- The paper presents a novel average squared discrepancy measure that overcomes the origin bias and inefficiencies of traditional L2 and L∞ star discrepancies.
- The paper demonstrates, through numerical studies using MPMC and sequential greedy methods, that optimized point sets achieve superior performance over standard sequences.
- The paper outlines practical implications for AI and numerical computing by establishing robust, scalable optimization methods for uniform point distribution.
On the Optimization of Discrepancy Measures
The paper "On the optimization of discrepancy measures" (2508.04926) addresses fundamental issues in the optimization of discrepancy measures, used to evaluate the uniform distribution of points in the unit cube [0,1]d. Discrepancy measures are crucial in fields such as multivariate integration, computer graphics, neural network training, and robotics. The paper introduces the average squared discrepancy as a novel measure that circumvents issues associated with other classical measures, particularly those highlighted by Matoušek. Through a comprehensive numerical study, the paper demonstrates the advantages of the average squared discrepancy in practical optimization settings.
Introduction to Discrepancy Measures
Discrepancy measures quantify how evenly points are distributed within the unit cube. The most common measure is the L∞ star discrepancy, but it suffers from computational inefficiencies and lacks differentiability. As a substitute, many researchers have utilized the L2 star discrepancy due to its computational tractability and differentiability properties.
However, both of these measures have notable limitations: they often overemphasize the corner of the unit cube anchored at the origin, leading to pathological distributions of points. Specifically, placing all points at the farthest corner from the origin can result in deceptively low discrepancy values, undermining the measure’s ability to accurately assess uniformity.
Average Squared Discrepancy
To address these limitations, the paper introduces the average squared discrepancy, denoted D2asd. This measure averages different versions of the L2 star discrepancy across all corners of the unit cube. The formulation of this measure not only avoids the origin bias but is also computationally feasible, with a Warnock-type formula enabling an O(dn2) algorithm. In doing so, the average squared discrepancy demonstrates a balanced approach to uniformity that eliminates the pathological behaviors identified by Matoušek.
Figure 1: The left panel shows the ratio $(D_2^{\bullet}(x_1,\dots,x_n) / D_2^{\bullet}(\tildex_1,\dots,\tildex_n))$, evaluating discrepancies on star optimized sets vs. sets optimized by other criteria.
Numerical Comparisons and Optimizations
The paper conducts thorough numerical experiments comparing the average squared discrepancy with other traditional measures. Using the Message-Passing Monte Carlo (MPMC) method and sequential greedy approaches, the authors were able to optimize point distributions effectively across dimensions, demonstrating improvement over the Sobol' sequence.
The study finds that point sets optimized using the average squared discrepancy not only achieve low values for the measure itself but also boast near-optimal performance when evaluated with other discrepancy metrics such as the star discrepancy.

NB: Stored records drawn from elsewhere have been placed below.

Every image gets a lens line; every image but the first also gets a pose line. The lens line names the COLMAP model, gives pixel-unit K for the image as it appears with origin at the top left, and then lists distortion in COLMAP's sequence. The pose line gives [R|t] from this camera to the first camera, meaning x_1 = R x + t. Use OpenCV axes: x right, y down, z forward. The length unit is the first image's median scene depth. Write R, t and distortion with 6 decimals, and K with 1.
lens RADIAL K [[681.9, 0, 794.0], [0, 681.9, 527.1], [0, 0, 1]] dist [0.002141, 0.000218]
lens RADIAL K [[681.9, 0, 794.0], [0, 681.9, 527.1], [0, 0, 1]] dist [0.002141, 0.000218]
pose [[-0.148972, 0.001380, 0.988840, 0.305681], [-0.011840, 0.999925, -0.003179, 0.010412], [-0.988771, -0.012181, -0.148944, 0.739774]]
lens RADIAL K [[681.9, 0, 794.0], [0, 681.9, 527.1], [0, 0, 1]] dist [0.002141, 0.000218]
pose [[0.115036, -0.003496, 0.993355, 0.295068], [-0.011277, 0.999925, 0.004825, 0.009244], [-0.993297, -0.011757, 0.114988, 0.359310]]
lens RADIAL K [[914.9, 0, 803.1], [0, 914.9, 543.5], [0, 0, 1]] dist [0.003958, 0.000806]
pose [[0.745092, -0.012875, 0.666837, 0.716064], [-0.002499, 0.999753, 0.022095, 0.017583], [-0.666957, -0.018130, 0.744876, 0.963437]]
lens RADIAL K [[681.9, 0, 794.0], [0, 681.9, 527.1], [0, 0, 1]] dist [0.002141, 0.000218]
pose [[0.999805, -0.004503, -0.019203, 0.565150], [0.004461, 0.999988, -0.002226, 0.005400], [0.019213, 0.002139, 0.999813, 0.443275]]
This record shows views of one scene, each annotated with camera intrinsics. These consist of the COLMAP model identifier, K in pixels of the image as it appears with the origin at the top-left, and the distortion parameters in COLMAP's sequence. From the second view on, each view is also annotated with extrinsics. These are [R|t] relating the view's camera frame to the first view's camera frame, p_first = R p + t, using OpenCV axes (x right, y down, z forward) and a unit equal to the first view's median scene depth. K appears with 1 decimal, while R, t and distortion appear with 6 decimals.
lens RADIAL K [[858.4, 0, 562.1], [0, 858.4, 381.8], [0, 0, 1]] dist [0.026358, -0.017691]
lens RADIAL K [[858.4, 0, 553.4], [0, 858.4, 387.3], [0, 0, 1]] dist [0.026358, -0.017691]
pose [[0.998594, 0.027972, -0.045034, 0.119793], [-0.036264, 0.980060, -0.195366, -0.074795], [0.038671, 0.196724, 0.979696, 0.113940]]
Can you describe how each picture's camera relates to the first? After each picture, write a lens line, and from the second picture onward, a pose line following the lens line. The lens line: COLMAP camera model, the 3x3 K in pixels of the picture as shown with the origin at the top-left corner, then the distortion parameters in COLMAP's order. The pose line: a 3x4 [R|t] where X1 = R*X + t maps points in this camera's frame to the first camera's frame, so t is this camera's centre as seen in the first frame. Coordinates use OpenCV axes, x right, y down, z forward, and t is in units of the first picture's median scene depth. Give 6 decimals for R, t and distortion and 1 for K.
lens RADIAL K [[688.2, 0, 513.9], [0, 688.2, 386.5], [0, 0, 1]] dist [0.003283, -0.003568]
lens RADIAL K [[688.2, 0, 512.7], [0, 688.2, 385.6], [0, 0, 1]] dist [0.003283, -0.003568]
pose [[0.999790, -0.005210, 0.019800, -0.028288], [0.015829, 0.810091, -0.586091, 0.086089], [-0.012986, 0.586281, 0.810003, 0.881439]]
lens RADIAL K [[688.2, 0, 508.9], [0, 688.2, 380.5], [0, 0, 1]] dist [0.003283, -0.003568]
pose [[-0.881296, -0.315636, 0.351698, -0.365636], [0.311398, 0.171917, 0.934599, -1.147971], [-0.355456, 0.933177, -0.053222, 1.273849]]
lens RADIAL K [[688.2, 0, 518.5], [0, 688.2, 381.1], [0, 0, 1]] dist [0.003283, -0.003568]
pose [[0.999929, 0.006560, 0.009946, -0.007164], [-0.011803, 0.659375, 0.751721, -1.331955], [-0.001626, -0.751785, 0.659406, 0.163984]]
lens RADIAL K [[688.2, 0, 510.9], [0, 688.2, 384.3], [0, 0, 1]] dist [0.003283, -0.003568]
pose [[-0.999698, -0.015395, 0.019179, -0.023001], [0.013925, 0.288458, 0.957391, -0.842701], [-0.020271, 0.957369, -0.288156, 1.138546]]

Figure 2: Average squared (left) and centered L2 discrepancies (right) obtained when greedily adding 4 points at a time, starting with the singleton {(0.5,0.5)}.
Implications and Future Directions
The findings suggest that employing symmetry and averaging across multiple point cube corners results in more robust point distributions. These distributions outperform traditional measures and maintain better generalization across different evaluation criteria.
Future work could focus on extending optimization and discrepancy measures to higher dimensions, exploring the effects on more complex distributions, and adopting these methods to different applications in AI. Furthermore, applying these approaches to distributed and parallel computing environments might render them more scalable and efficient for real-time applications.

Figure 3: Average squared (left) and extreme (right) L2 discrepancies obtained when adding single optimal points sequentially, showing stable performance across iterations.
Conclusion
The paper demonstrates significant advancements in the optimization of discrepancy measures, particularly through the introduction of the average squared discrepancy. This measure effectively addresses previous limitations relating to bias and inefficiencies. Through robust optimization techniques and empirical evidence, the research highlights the practical benefits and implications for real-world applications. The study lays the groundwork for future investigations aiming to refine these techniques and expand their scope within AI and numerical computing fields.